As part of my academic Machine Learning module, I was part of a team of 5 colleagues where we had to read two scientific articles and recreate them using the various machine learning methods we learned. The articles worked on a Chronic Kidney Disease dataset available on UCI. We made 3 Jupyter notebooks, one for each article and a final notebook that had our improvements in it.
For the first article:
- We performed an exploratory analysis of the dataset
- Checked for missing values and outliers
- Imputed missing values using two statistical methods: mean for quantitative variables and mode for qualitative (categorical) variables.
- Then we performed feature selection using Recursive Feature Elimination with Cross Validation (RFECV) which is a wrapper method for feature selection that fits a model on the dataset and determines how significant the features are. We used a Random Forest as an estimator.
- For the modelling we used Support Vector Machine, Random Forest Classifier, Decision Tree Classifier and K-Nearest Neighbors. All of the models were trained on a 75% of the data with a Stratified split due to the class imbalance.
- Finally, we evaluated the models with and without feature selection by looking at their Accuracy rates, Precision, Recall, and F1 Score.
For Article 2:
- Data Preparation was done in the same manner.

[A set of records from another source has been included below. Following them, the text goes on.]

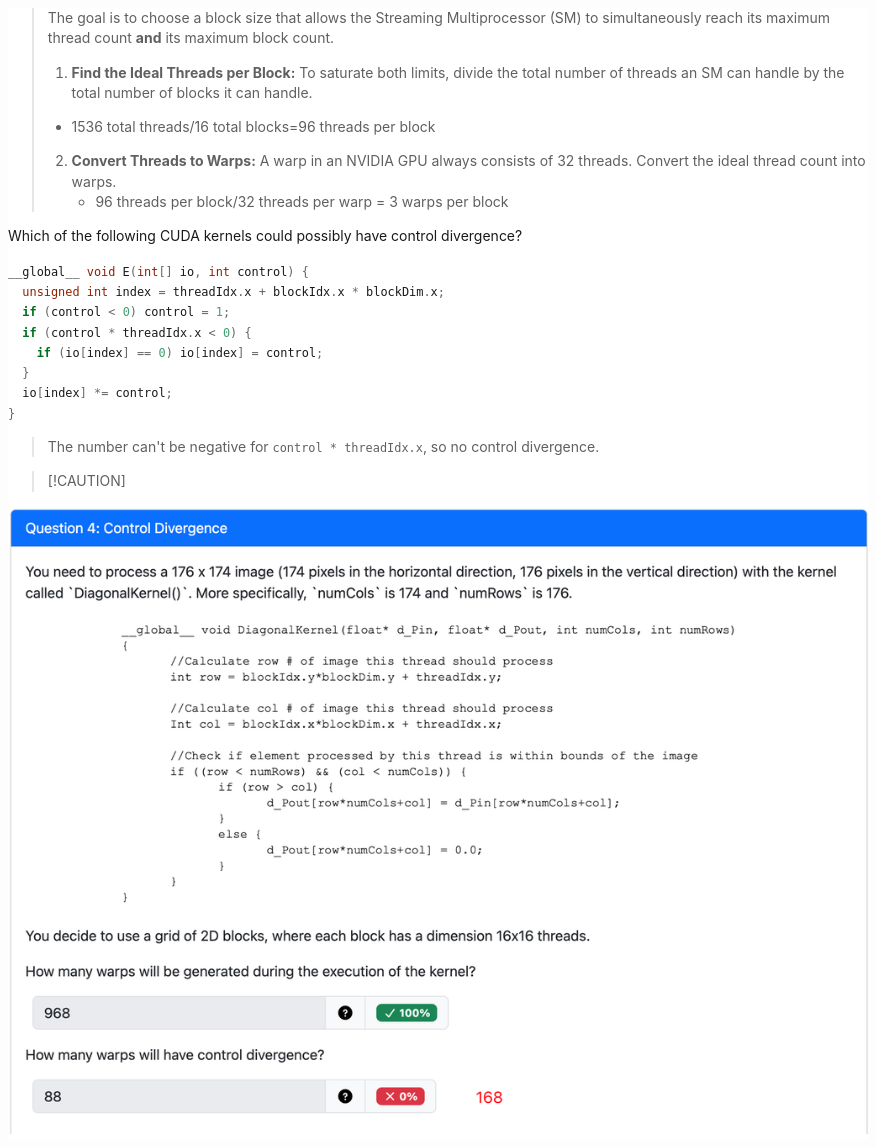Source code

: >   The goal is to choose a block size that allows the Streaming Multiprocessor (SM) to simultaneously reach its maximum thread count **and** its maximum block count.
>
>   1.  **Find the Ideal Threads per Block:** To saturate both limits, divide the total number of threads an SM can handle by the total number of blocks it can handle.
>    -   1536 total threads/16 total blocks=96 threads per block
>   2.  **Convert Threads to Warps:** A warp in an NVIDIA GPU always consists of 32 threads. Convert the ideal thread count into warps.
>       -   96 threads per block/32 threads per warp = 3 warps per block



Which of the following CUDA kernels could possibly have control divergence?

```c
__global__ void E(int[] io, int control) {
  unsigned int index = threadIdx.x + blockIdx.x * blockDim.x;
  if (control < 0) control = 1;
  if (control * threadIdx.x < 0) {
    if (io[index] == 0) io[index] = control;
  }
  io[index] *= control;
}
```

>   The number can't be negative for `control * threadIdx.x`, so no control divergence.

>   [!CAUTION]
>
>   



![image-20250916180502830](./assets/image-20250916180502830.png)
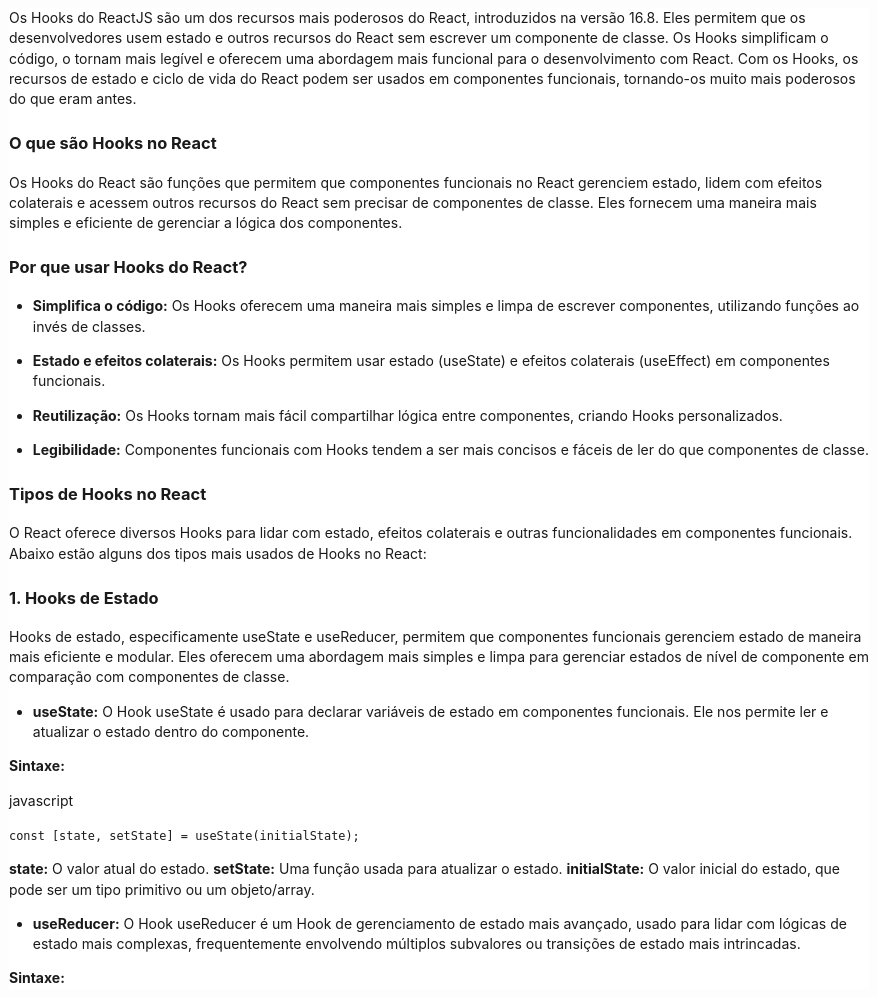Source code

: Os Hooks do ReactJS são um dos recursos mais poderosos do React, introduzidos na versão 16.8. Eles permitem que os desenvolvedores usem estado e outros recursos do React sem escrever um componente de classe. Os Hooks simplificam o código, o tornam mais legível e oferecem uma abordagem mais funcional para o desenvolvimento com React. Com os Hooks, os recursos de estado e ciclo de vida do React podem ser usados em componentes funcionais, tornando-os muito mais poderosos do que eram antes.

### **O que são Hooks no React**
Os Hooks do React são funções que permitem que componentes funcionais no React gerenciem estado, lidem com efeitos colaterais e acessem outros recursos do React sem precisar de componentes de classe. Eles fornecem uma maneira mais simples e eficiente de gerenciar a lógica dos componentes.

### **Por que usar Hooks do React?**

- **Simplifica o código:** Os Hooks oferecem uma maneira mais simples e limpa de escrever componentes, utilizando funções ao invés de classes.
    
- **Estado e efeitos colaterais:** Os Hooks permitem usar estado (useState) e efeitos colaterais (useEffect) em componentes funcionais.
    
- **Reutilização:** Os Hooks tornam mais fácil compartilhar lógica entre componentes, criando Hooks personalizados.
    
- **Legibilidade:** Componentes funcionais com Hooks tendem a ser mais concisos e fáceis de ler do que componentes de classe.
    

### **Tipos de Hooks no React** 
O React oferece diversos Hooks para lidar com estado, efeitos colaterais e outras funcionalidades em componentes funcionais. Abaixo estão alguns dos tipos mais usados de Hooks no React:

### **1. Hooks de Estado** 
Hooks de estado, especificamente useState e useReducer, permitem que componentes funcionais gerenciem estado de maneira mais eficiente e modular. Eles oferecem uma abordagem mais simples e limpa para gerenciar estados de nível de componente em comparação com componentes de classe.

- **useState:** O Hook useState é usado para declarar variáveis de estado em componentes funcionais. Ele nos permite ler e atualizar o estado dentro do componente.
    

**Sintaxe:**

javascript

```
const [state, setState] = useState(initialState);
```

**state:** O valor atual do estado. **setState:** Uma função usada para atualizar o estado. **initialState:** O valor inicial do estado, que pode ser um tipo primitivo ou um objeto/array.

- **useReducer:** O Hook useReducer é um Hook de gerenciamento de estado mais avançado, usado para lidar com lógicas de estado mais complexas, frequentemente envolvendo múltiplos subvalores ou transições de estado mais intrincadas.
    

**Sintaxe:**
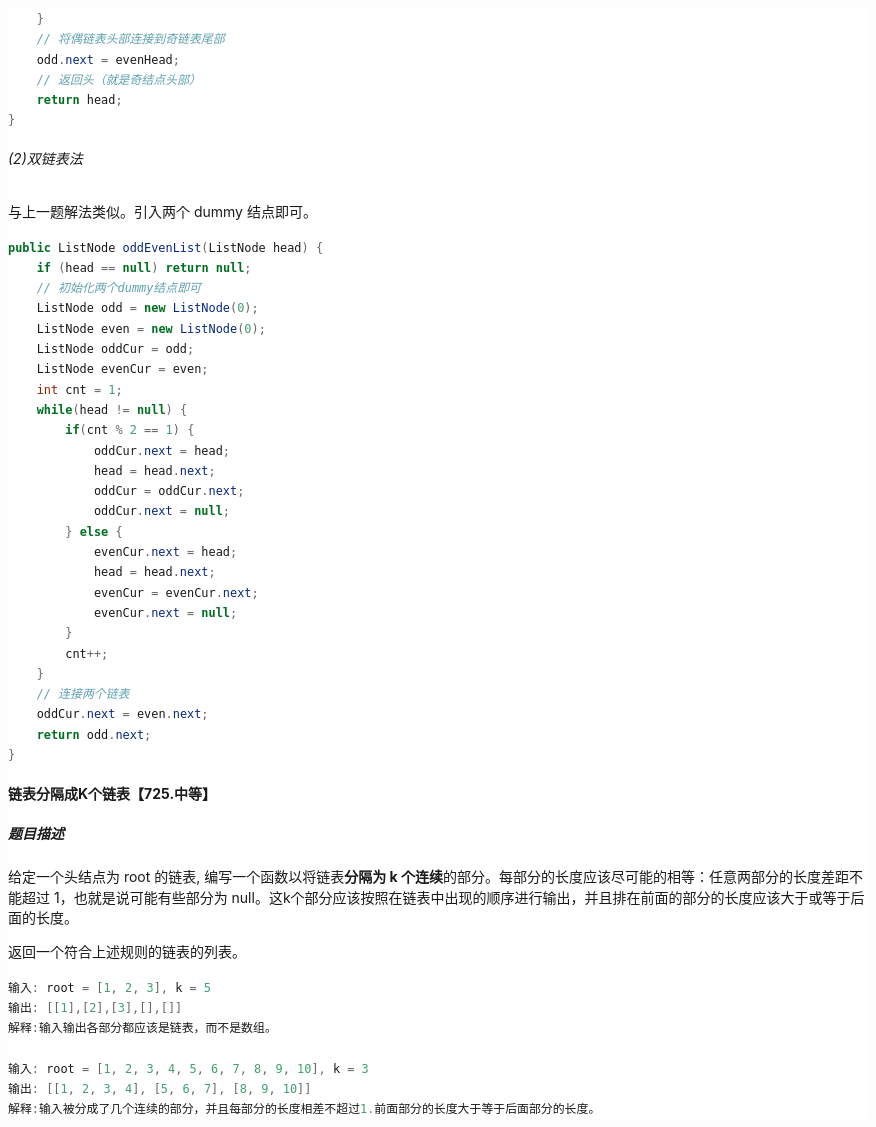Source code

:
 ```java
    }
    // 将偶链表头部连接到奇链表尾部
    odd.next = evenHead;
    // 返回头（就是奇结点头部）
    return head;
}
```

###### (2)双链表法

与上一题解法类似。引入两个 dummy 结点即可。

```java
public ListNode oddEvenList(ListNode head) {
    if (head == null) return null;
    // 初始化两个dummy结点即可
    ListNode odd = new ListNode(0);
    ListNode even = new ListNode(0);
    ListNode oddCur = odd;
    ListNode evenCur = even;
    int cnt = 1;
    while(head != null) {
        if(cnt % 2 == 1) {
            oddCur.next = head;
            head = head.next;
            oddCur = oddCur.next;
            oddCur.next = null;
        } else {
            evenCur.next = head;
            head = head.next;
            evenCur = evenCur.next;
            evenCur.next = null;
        }
        cnt++;
    }
    // 连接两个链表
    oddCur.next = even.next;
    return odd.next;
}
```

#### 链表分隔成K个链表【725.中等】

##### 题目描述

给定一个头结点为 root 的链表, 编写一个函数以将链表**分隔为 k 个连续**的部分。每部分的长度应该尽可能的相等：任意两部分的长度差距不能超过 1，也就是说可能有些部分为 null。这k个部分应该按照在链表中出现的顺序进行输出，并且排在前面的部分的长度应该大于或等于后面的长度。

返回一个符合上述规则的链表的列表。

```java
输入: root = [1, 2, 3], k = 5
输出: [[1],[2],[3],[],[]]
解释:输入输出各部分都应该是链表，而不是数组。

输入: root = [1, 2, 3, 4, 5, 6, 7, 8, 9, 10], k = 3
输出: [[1, 2, 3, 4], [5, 6, 7], [8, 9, 10]]
解释:输入被分成了几个连续的部分，并且每部分的长度相差不超过1.前面部分的长度大于等于后面部分的长度。
```
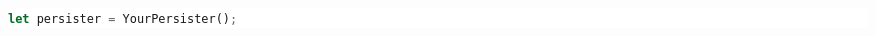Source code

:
   ```rust
  let persister = YourPersister();
  ```
  </template>

  <template v-slot:kotlin>

  ```java
  object YourPersister: Persist.PersistInterface {
    override fun persist_new_channel(
        id: OutPoint?, data: ChannelMonitor?, updateId: MonitorUpdateId?
    ): Result_NoneChannelMonitorUpdateErrZ? {
        val channelMonitorBytes = data.write()
        // <insert code to write these bytes to disk, keyed by `id`>
    }

    override fun update_persisted_channel(
        id: OutPoint?, update: ChannelMonitorUpdate?, data: ChannelMonitor?,
        updateId: MonitorUpdateId
    ): Result_NoneChannelMonitorUpdateErrZ? {
        val channelMonitorBytes = data.write()
        // <insert code to update the `ChannelMonitor`'s file on disk with these
        //  new bytes, keyed by `id`>
    }
  }

  val persister: Persist = Persist.new_impl(YourPersister)
  ```

  </template>

  <template v-slot:swift>

  ```Swift
  class MyPersister: Persist {
      override func persistNewChannel(channelId: OutPoint, data: ChannelMonitor, updateId: MonitorUpdateId) -> Bindings.ChannelMonitorUpdateStatus {
          // Insert the code to persist the ChannelMonitor to disk
      }
      
      override func updatePersistedChannel(channelId: OutPoint, update: ChannelMonitorUpdate, data: ChannelMonitor, updateId: MonitorUpdateId) -> ChannelMonitorUpdateStatus {
          // Insert the code to persist either ChannelMonitor or ChannelMonitorUpdate to disk
      }
  }

  let persister = MyPersister()
  ```

  </template>

</CodeSwitcher>

<CodeSwitcher :languages="{rust:'Using LDK Sample Filesystem Persistence Module in Rust'}">
  <template v-slot:rust>
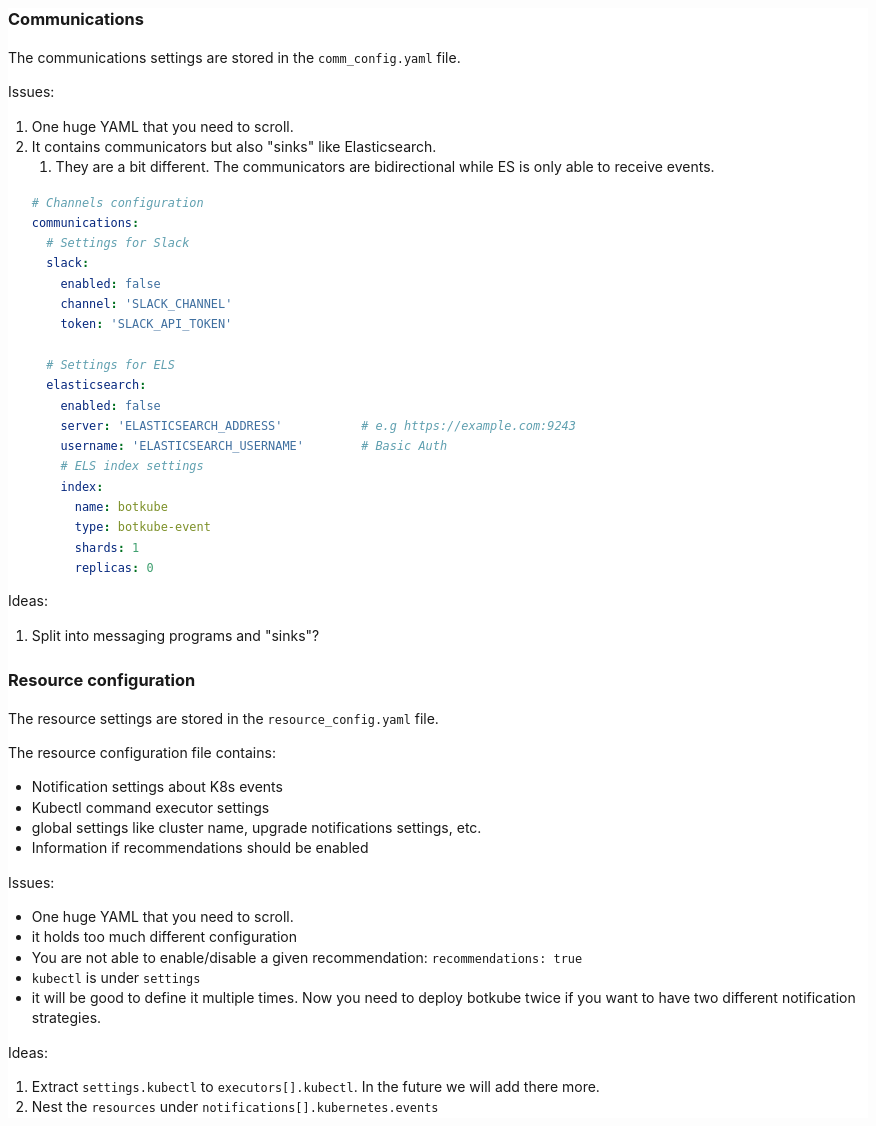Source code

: ### Communications

The communications settings are stored in the `comm_config.yaml` file.

Issues:
1. One huge YAML that you need to scroll.
2. It contains communicators but also "sinks" like Elasticsearch.
   1. They are a bit different. The communicators are bidirectional while ES is only able to receive events.
   ```yaml
   # Channels configuration
   communications:
     # Settings for Slack
     slack:
       enabled: false
       channel: 'SLACK_CHANNEL'
       token: 'SLACK_API_TOKEN'

     # Settings for ELS
     elasticsearch:
       enabled: false
       server: 'ELASTICSEARCH_ADDRESS'           # e.g https://example.com:9243
       username: 'ELASTICSEARCH_USERNAME'        # Basic Auth
       # ELS index settings
       index:
         name: botkube
         type: botkube-event
         shards: 1
         replicas: 0
   ```

Ideas:
1. Split into messaging programs and "sinks"?

### Resource configuration

The resource settings are stored in the `resource_config.yaml` file.

The resource configuration file contains:
- Notification settings about K8s events
- Kubectl command executor settings
- global settings like cluster name, upgrade notifications settings, etc.
- Information if recommendations should be enabled


Issues:
- One huge YAML that you need to scroll.
- it holds too much different configuration
- You are not able to enable/disable a given recommendation: `recommendations: true`
- `kubectl` is under `settings`
- it will be good to define it multiple times. Now you need to deploy botkube twice if you want to have two different notification strategies.


Ideas:
1. Extract `settings.kubectl` to `executors[].kubectl`. In the future we will add there more.
2. Nest the `resources` under `notifications[].kubernetes.events`
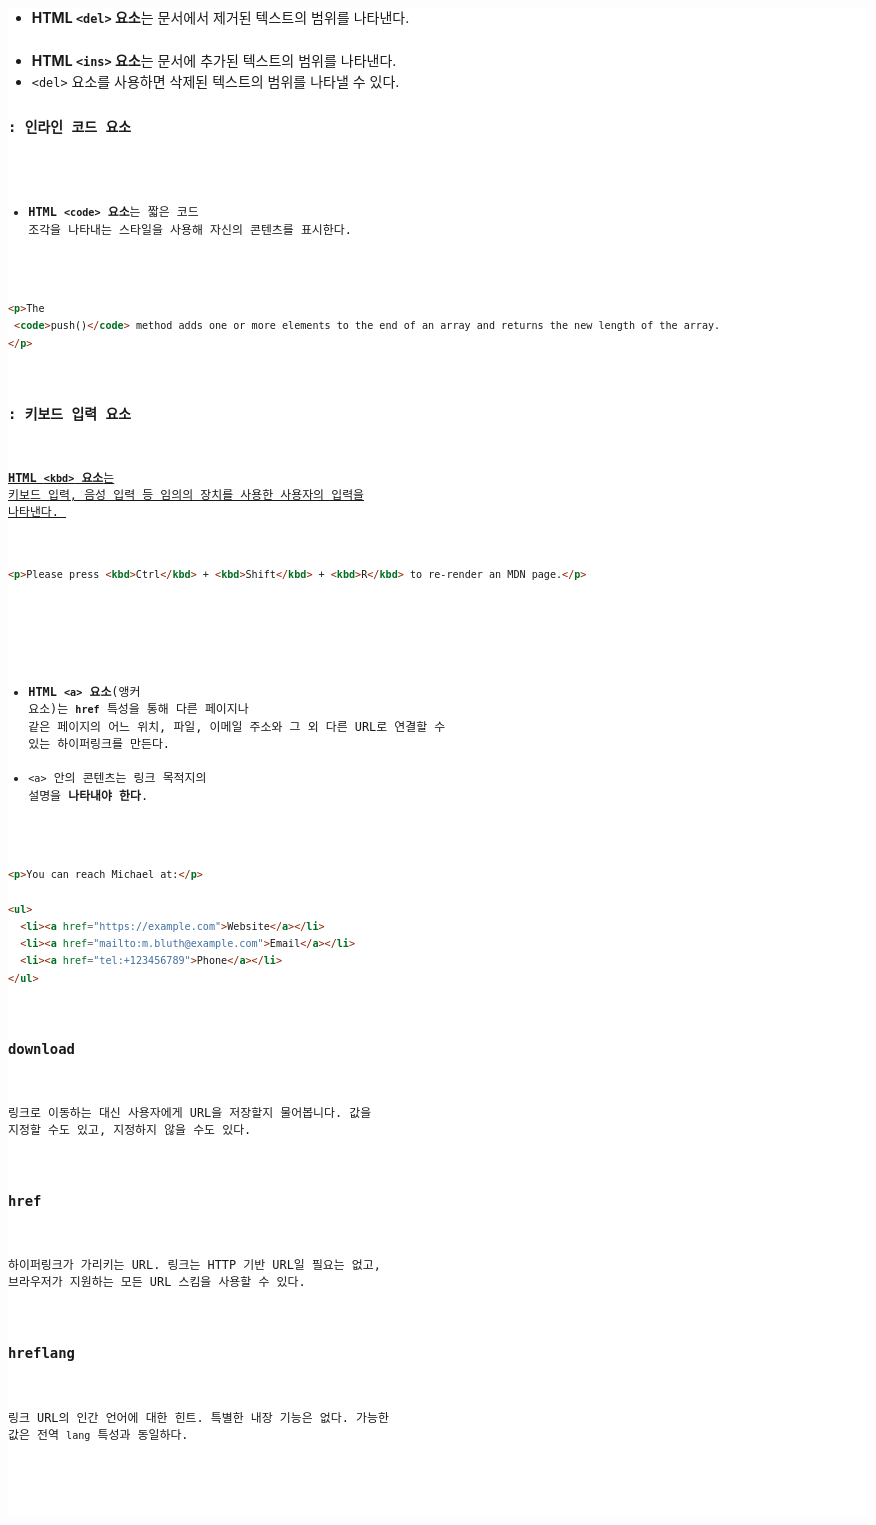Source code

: - **HTML `<del>` 요소**는 문서에서 제거된 텍스트의 범위를 나타낸다.

### <ins>

- **HTML `<ins>` 요소**는 문서에 추가된 텍스트의 범위를 나타낸다.
- `<del>` 요소를 사용하면 삭제된 텍스트의 범위를 나타낼 수 있다.

### <code>: 인라인 코드 요소

- **HTML `<code>` 요소**는 짧은 코드 조각을 나타내는 스타일을 사용해 자신의 콘텐츠를 표시한다.

```html
<p>The
 <code>push()</code> method adds one or more elements to the end of an array and returns the new length of the array.
</p>
```

### <kbd>: 키보드 입력 요소

[**HTML `<kbd>` 요소**는 키보드 입력, 음성 입력 등 임의의 장치를 사용한 사용자의 입력을 나타낸다. ](https://www.notion.so/HTML-kbd-7d0c2674f1c843909739c736d150cdb6)

```html
<p>Please press <kbd>Ctrl</kbd> + <kbd>Shift</kbd> + <kbd>R</kbd> to re-render an MDN page.</p>
```

### <a>

- **HTML `<a>` 요소**(앵커 요소)는 **`href`** 특성을 통해 다른 페이지나 같은 페이지의 어느 위치, 파일, 이메일 주소와 그 외 다른 URL로 연결할 수 있는 하이퍼링크를 만든다.
- `<a>` 안의 콘텐츠는 링크 목적지의 설명을 **나타내야 한다**.

```html
<p>You can reach Michael at:</p>

<ul>
  <li><a href="https://example.com">Website</a></li>
  <li><a href="mailto:m.bluth@example.com">Email</a></li>
  <li><a href="tel:+123456789">Phone</a></li>
</ul>
```

### **download**

링크로 이동하는 대신 사용자에게 URL을 저장할지 물어봅니다. 값을 지정할 수도 있고, 지정하지 않을 수도 있다.

### **href**

하이퍼링크가 가리키는 URL. 링크는 HTTP 기반 URL일 필요는 없고, 브라우저가 지원하는 모든 URL 스킴을 사용할 수 있다.

### **hreflang**

링크 URL의 인간 언어에 대한 힌트. 특별한 내장 기능은 없다. 가능한 값은 전역 `lang` 특성과 동일하다.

- We used Correlation-Based Feature Selection
- For modelling we used 3 classifiers: K-Nearest Neighbors, Support Vector Machine and Naïve Bayes. We fitted them on the original data, then on the data after feature selection and finally we used AdaBoost + CFS. For K-Nearest Neighbors, we couldn't use AdaBoost because KNN doesn't have weights, there for we had to introduce Weighted KNN.
Finally, for the improvements,
- We performed a thorough analysis for the missing values, and we ended up imputing each missing value in relation to values from other features. If someone had a missing value for Random Glucose and had diabetes, we imputed them with the mean of Random Glucose for observations that had diabetes. We hoped that this way we could get a more accurate dataset.
- For Feature Selection, we used RFECV.
- And for the modelling we used all the previously mentioned classifiers with hyperparameter tuning (as was the case for the articles as well) and we introduced XGBoost Classifier as well.
- To treat the case of imbalance, we used SMOTE oversampling to introduce more observations of the notckd weak class and refitted the models on this new augmented data.
- Finally we deployed a proof of concept dashboard using Streamlit Cloud which you can access using this link: https://lnkd.in/eBbEtpFY
In conclusion, this has been a fruitful academic activity in which I've learned so much. I'm glad to say that my team got the highest mark for this amazing work. I hope to continue growing my machine learning knowledge.